Our earliest record of the American expression “to face the music” is found, according to Bartlett, in the Worcester Spy in the issue of September 22, 1857.
But a later collector of Americanisms, Schele de Vere, makes it earlier by saying that James Fenimore Cooper, about 1851, remarked that the phrase had more picturesqueness and was less unpleasant than “the Rabelais quarter.”
His allusion was to the French expression, quart d’heure de Rabelais. Rabelais, according to the legend, traveling from Tours to Paris, had a bad quarter of an hour at a post inn when he found himself unable to pay his reckoning. He put up a bold front by accusing the innkeeper of a conspiracy against the king, and finished his trip at the expense of the terrified innocent victim.
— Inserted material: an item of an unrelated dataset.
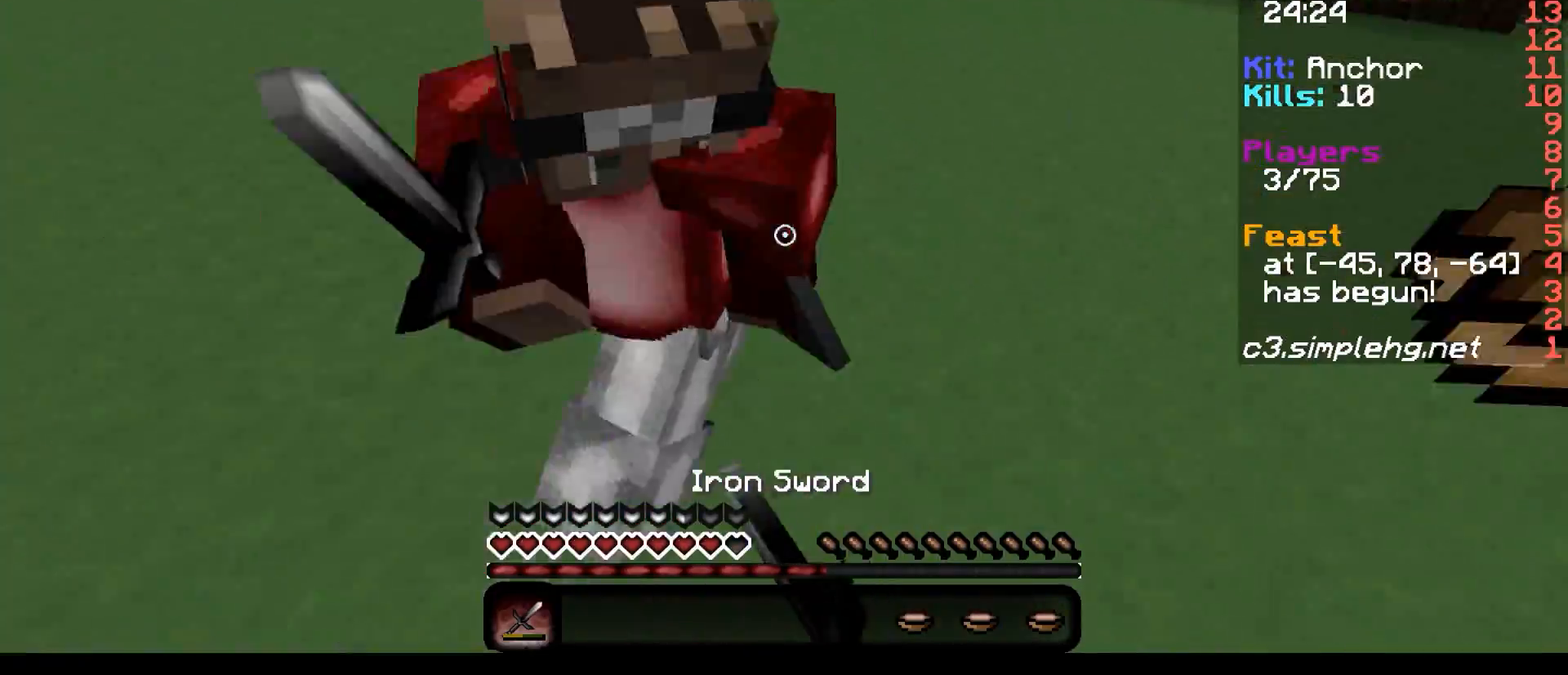
{"keys": [], "events": []}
The source of “to face the music” is generally thought to have been theatrical parlance, referring to an actor who, however nervous, must come boldly on stage before his public; thus literally facing the music, or the orchestra in the pit below the footlights. But other explanations have been offered.
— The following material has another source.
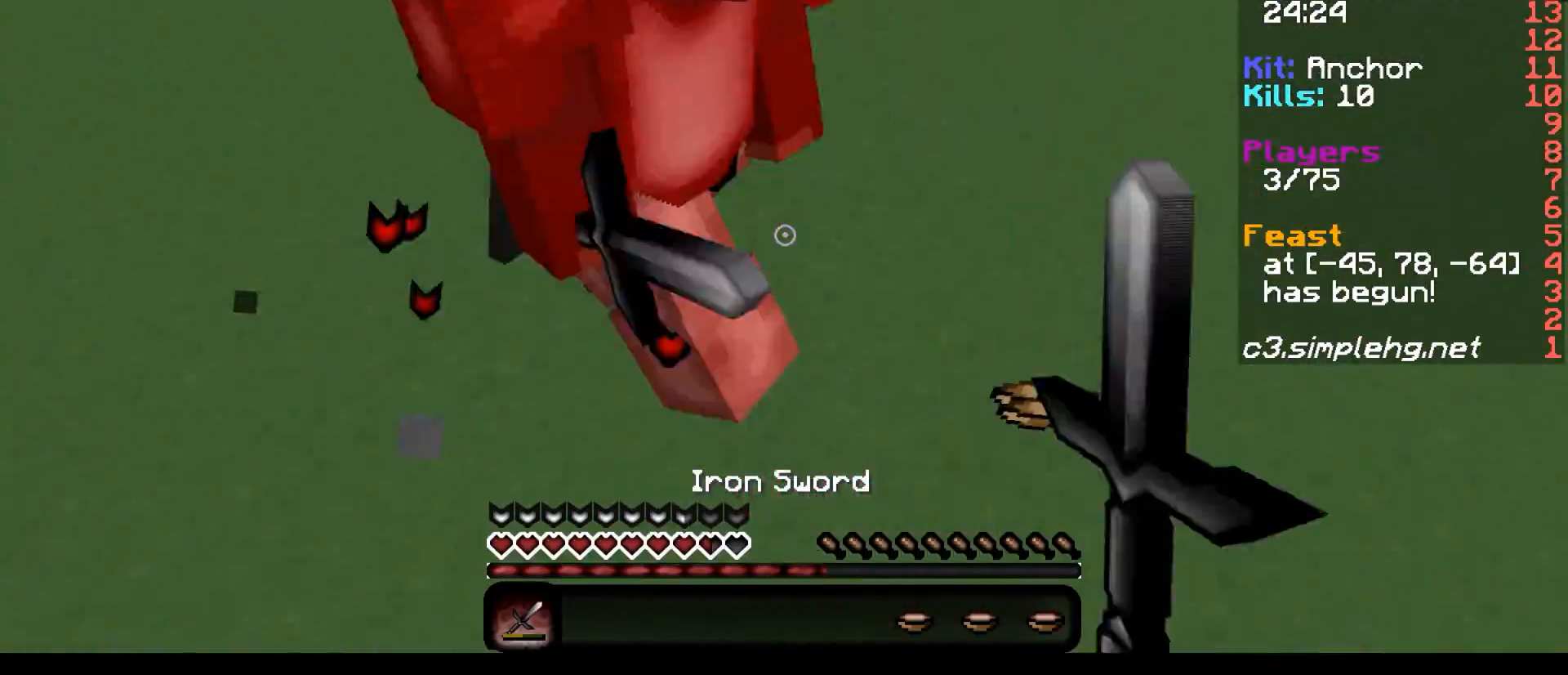
{"keys": [], "events": []}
Some ascribe it to military origin. If so, its first meaning may have been simply to take one’s place in the line of assembly, facing the band. Or it may have referred to a cavalry mount which must be trained to show no restiveness when the band starts to play.
Or it may have referred to a cavalryman dishonorably dismissed from the service who, it is said, when drummed out of camp would not only be facing the music of the drums but also would be facing the rear end of his horse.